FRAGMENT TEKSTU →
+-------+
Wówczas tradycyjnie zasiadamy do stołu wigilijnego. Od niepamiętnych czasów jest zwyczaj wkładania siana pod obrus na stół, przy którym będzie spożywana uroczysta wieczerza wigilijna. Liczba potraw podawanych na stół wigilijny bywała różna. U nas przyjęła się tradycja spożywania dwunastu potraw, koniecznie postnych – ryby, śledzie, grzyby, mak etc. Dzisiaj potrawy wigilijne i sposób ich przyrządzania zostały nieco zmienione. Każda rodzina jednak zachowuje tradycje domu rodzinnego i składniki potraw pozostały te same.
+-------+
Wyodrębnione rekordy
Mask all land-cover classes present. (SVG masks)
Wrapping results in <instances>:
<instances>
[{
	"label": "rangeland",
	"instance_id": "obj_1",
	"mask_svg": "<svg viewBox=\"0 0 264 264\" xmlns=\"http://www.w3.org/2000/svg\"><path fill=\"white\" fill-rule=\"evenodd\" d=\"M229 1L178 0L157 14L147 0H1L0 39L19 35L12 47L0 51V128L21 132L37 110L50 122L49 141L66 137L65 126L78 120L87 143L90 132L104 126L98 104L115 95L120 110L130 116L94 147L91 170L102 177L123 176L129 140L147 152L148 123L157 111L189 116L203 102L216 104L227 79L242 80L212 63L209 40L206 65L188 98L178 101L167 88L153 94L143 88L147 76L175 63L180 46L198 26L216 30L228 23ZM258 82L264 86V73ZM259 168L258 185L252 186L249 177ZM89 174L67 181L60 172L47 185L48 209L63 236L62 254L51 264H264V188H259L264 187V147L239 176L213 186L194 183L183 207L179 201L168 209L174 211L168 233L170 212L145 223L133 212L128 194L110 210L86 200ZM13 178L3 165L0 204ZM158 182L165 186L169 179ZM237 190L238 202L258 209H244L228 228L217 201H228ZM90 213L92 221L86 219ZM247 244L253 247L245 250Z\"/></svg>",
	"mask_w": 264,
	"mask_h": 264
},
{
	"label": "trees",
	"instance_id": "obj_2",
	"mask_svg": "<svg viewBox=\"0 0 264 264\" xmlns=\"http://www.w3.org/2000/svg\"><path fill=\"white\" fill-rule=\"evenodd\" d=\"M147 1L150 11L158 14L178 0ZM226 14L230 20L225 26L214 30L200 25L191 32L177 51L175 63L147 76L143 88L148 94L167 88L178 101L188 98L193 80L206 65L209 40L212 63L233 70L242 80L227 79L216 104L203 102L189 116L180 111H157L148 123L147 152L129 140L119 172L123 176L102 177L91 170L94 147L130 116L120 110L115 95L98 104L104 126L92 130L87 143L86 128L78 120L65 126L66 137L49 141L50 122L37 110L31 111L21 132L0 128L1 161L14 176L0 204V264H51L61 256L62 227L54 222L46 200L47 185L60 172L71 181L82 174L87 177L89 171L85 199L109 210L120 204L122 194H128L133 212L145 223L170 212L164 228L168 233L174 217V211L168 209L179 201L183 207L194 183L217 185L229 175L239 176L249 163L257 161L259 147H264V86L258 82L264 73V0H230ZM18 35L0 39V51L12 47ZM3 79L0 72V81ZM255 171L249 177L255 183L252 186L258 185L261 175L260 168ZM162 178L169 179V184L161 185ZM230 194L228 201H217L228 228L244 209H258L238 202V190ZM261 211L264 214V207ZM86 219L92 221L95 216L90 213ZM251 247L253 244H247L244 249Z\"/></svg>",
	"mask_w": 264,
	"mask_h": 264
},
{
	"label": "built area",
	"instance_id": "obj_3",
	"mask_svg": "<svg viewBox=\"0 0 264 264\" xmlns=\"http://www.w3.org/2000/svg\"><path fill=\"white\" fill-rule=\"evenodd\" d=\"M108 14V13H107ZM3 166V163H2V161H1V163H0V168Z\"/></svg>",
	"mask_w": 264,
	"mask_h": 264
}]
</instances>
+-------+
ZADANIE 1 → Oceń, czy stwierdzenia (a), (b) i (c) zgadzają się z tekstem o wieczerzy wigilijnej, odpowiadając „tak” lub „nie” i przytaczając dosłownie rozstrzygające słowa tekstu. (a) Pod obrus na stole wigilijnym wkłada się siano. (b) Na stół wigilijny zawsze podawano dwanaście potraw. (c) Składniki potraw wigilijnych są dziś zupełnie inne niż dawniej.
ZADANIE 2 → Rozwiń tekst o wieczerzy wigilijnej, dopisując jego dalszy ciąg od miejsca, w którym się kończy.

WYNIK ĆWICZENIA 1 →
(a) Tak: „Od niepamiętnych czasów jest zwyczaj wkładania siana pod obrus na stół”.
(b) Nie: „Liczba potraw podawanych na stół wigilijny bywała różna”.
(c) Nie: „składniki potraw pozostały te same”.

WYNIK ĆWICZENIA 2 →
Powszechny jest zwyczaj pozostawiania wolnego miejsca przy stole wigilijnym. Wolne miejsce przy stole w czasie wieczerzy wigilijnej jest „przeznaczone dla przygodnego gościa” i jednocześnie wyrażamy tym serdeczną pamięć o naszych bliskich i drogich, którzy nie mogą świąt spędzić razem z nami. Wolne miejsce przy stole oznacza też pamięć o wszystkich zmarłych z rodziny.

Na centralnym miejscu stołu kładziemy opłatek i otwartą księgę Ewangelii.

Uczta wigilijna ma charakter religijny, dlatego ceremoniom wieczerzy wigilijnej przewodniczy z zasady ojciec rodziny, głowa rodziny, żywiciel jej i opiekun. Odstępstwo od tej reguły jest tam, gdzie nie ma lub zabrakło ojca. Miejsce mężczyzny wówczas zajmuje najstarsza kobieta. Najpierw czytamy fragment Ewangelii św. Łukasza o narodzeniu Chrystusa, po czym odmawiane są słowa modlitw powoli, z pobożnością, pamiętając o tym, że razem z nami zasiada do stołu sam Chrystus, przed wiekami jako Dziecię Boże złożony na sianie.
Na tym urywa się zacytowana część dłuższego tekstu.